IN the 1990s, when this story began, Take That was one of the biggest bands around, and after their reforming in 2006 after a lengthy absence, they are still big players. This show, featuring the greatest hits sung and danced by Kalifa Burton, Jamie Corner, Archie Durrant, Regan Gascoigne, and Alexandra O’Reilly, is also big.
But dig a little deeper and you discover that it is all done by smoke and mirrors. (The five boys are more dancers, and very good ones they are) than singers, and it is thanks to heavy intervention from sound designer Tony Gayle and his team that they, and the five musicians who make enough noise for a full symphony orchestra, that the vocal side of the numbers keeps up with the boys’ dance interpretation of Aaron Renfree’s stylish choreography.
Putting in a full evening’ shift, the boys also act as scene-shifters moving Lucy Osborne’s fundamentally two staircase set, and rearranging the props as the story moves over a 25 year period following five dedicated fans of the band from school girls to adulthood nearing their 40th birthdays.
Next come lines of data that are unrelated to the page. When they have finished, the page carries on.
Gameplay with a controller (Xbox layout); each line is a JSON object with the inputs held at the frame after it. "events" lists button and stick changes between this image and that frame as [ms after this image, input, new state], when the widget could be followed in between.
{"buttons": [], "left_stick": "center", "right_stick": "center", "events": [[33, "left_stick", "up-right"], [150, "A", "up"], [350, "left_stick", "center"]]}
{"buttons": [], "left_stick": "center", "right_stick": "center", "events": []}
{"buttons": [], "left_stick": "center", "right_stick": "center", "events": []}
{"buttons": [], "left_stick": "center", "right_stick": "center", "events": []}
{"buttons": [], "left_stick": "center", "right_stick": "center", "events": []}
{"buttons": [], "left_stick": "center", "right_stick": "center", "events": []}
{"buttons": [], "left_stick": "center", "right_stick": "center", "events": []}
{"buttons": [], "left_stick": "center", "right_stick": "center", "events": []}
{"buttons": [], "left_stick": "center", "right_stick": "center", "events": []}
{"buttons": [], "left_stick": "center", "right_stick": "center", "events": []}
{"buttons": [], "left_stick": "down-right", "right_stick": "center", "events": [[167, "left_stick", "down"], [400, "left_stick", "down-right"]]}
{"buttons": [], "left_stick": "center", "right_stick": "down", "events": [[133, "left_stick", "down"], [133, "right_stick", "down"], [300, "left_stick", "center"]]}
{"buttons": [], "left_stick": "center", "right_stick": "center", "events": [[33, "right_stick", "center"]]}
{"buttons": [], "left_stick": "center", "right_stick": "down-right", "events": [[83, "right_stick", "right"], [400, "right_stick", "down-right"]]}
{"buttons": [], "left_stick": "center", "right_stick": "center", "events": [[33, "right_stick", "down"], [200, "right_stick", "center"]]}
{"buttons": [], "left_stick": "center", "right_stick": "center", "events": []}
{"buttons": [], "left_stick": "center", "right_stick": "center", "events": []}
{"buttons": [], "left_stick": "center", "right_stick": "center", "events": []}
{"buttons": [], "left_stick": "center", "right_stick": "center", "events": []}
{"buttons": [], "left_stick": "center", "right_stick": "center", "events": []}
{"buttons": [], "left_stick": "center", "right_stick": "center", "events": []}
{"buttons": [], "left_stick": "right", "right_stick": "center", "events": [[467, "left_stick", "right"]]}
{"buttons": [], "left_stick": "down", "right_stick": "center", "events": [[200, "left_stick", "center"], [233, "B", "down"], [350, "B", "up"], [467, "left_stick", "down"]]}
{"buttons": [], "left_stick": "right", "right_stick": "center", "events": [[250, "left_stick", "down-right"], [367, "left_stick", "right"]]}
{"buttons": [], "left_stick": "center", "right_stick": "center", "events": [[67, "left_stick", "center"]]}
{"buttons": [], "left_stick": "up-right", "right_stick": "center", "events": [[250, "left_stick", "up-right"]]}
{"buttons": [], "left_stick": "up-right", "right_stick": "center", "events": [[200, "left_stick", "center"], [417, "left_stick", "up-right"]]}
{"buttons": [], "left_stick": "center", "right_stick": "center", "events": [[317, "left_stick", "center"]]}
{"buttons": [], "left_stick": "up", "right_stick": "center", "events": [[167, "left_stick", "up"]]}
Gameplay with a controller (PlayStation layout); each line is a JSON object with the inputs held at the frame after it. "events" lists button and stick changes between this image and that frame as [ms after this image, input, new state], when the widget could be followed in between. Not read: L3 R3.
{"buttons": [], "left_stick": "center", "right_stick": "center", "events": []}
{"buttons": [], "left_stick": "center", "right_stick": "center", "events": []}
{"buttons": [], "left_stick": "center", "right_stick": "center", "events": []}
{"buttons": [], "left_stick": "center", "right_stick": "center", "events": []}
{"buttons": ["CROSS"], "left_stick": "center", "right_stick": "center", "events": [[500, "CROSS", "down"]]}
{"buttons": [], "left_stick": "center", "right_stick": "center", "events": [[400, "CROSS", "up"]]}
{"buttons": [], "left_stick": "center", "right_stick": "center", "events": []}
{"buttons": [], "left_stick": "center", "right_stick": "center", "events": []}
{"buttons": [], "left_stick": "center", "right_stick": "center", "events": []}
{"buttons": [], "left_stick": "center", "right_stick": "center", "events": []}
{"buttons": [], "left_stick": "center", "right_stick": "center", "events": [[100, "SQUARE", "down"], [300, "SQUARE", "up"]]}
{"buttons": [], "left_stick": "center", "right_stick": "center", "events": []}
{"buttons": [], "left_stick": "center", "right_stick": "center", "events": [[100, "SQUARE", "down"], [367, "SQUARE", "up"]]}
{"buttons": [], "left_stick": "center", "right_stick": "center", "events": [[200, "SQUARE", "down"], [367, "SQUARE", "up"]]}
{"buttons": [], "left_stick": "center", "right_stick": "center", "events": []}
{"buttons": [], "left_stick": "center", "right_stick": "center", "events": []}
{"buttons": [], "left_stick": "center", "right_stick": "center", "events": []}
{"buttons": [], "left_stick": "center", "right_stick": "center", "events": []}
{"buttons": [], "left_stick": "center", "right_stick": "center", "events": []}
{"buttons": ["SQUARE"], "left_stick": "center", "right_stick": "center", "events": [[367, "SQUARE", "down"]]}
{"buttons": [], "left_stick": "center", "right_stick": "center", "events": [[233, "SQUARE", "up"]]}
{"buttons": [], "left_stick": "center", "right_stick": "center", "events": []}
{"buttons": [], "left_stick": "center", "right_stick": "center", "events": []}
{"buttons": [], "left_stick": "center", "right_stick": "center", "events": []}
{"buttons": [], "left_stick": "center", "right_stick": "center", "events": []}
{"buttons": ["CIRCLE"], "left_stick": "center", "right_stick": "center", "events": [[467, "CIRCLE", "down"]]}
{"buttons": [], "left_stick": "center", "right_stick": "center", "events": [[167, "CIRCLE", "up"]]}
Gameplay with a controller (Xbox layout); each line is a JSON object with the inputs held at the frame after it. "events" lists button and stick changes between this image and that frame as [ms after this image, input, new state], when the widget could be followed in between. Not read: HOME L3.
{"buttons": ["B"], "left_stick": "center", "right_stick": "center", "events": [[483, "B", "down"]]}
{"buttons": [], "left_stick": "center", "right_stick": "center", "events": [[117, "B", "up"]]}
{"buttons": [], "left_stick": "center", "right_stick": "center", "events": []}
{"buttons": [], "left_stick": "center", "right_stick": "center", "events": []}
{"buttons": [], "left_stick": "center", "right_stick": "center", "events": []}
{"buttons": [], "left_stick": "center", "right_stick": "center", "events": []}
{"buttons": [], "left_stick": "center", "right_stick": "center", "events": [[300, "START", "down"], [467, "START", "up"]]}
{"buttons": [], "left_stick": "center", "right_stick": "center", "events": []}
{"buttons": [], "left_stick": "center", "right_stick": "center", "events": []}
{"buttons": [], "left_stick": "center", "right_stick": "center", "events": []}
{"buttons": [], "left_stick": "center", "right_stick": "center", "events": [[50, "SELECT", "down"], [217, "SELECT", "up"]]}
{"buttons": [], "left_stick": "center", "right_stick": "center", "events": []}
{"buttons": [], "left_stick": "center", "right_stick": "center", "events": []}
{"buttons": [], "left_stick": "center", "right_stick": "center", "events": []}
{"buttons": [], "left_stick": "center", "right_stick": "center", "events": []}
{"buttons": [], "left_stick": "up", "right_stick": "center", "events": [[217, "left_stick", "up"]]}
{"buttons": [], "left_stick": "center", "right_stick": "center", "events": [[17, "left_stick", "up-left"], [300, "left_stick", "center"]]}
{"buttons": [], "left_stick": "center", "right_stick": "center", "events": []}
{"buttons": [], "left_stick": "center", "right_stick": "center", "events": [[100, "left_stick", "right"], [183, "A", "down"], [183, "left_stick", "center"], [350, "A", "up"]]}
So keen are the girls – Olivia Hallet, Kitty Harris, Hannah Brown, Mari McGinlay and Mary Moore – to see a live concert, and hopefully meet the boys, that they spend all their cash to get to Manchester and miss the bus home. Like many a romantic group of 15-year-olds, they swore they would be friends for life and exchanged tokens. And like many teenagers they are devastated when one of them dies almost immediately.
When, 25 years later, Rachel (Jennifer Ellison) wins a trip for four to Greece to see the boys band, she elects to invite the three remaining school friends to join her. Anyone who has ever been to a school reunion could have told her that people change a great deal over a quarter of a century, and this quartet certainly have … or have they? After the initial shock of discovering that none of them has achieved their early ambitions, the friendships re-emerge, as well as the still-deep mourning for their lost friend and above all their love of the boys music.
Reverting to school-girlish excitement, they find themselves temporarily in jail and miss the concert, but find something far more important – friendship. Like the five younger girls, Jennifer Ellison, Rachel Marwood, Holly Austin and Jamie-Rose Monk, time after time become intricate partners with the boys in presenting the best of Take That.
But with a script supplied by Tim Firth, best known as the man who brought the Calendar Girls to the stage, all nine girls plus Alan Stocks and Christopher D Hunt, who between them play all the other male roles, have to create real characters. There are some similarities in the girls and their interaction to hose to be found in Calendar Girls.
The way in which the audience leapt at the opportunity to dance in the aisles as the encores were played and sung left the firm impression that, as far as they were concerned, it was the music far more than the story that was important.
You can catch up with the drama and music between 26th and 30th September at the Mayflower Theatre, Southampton, at Truro’s Hall for Cornwall from 17th to 21st October, and Aylesbury’s Waterside Theatre from 7th to 11th November.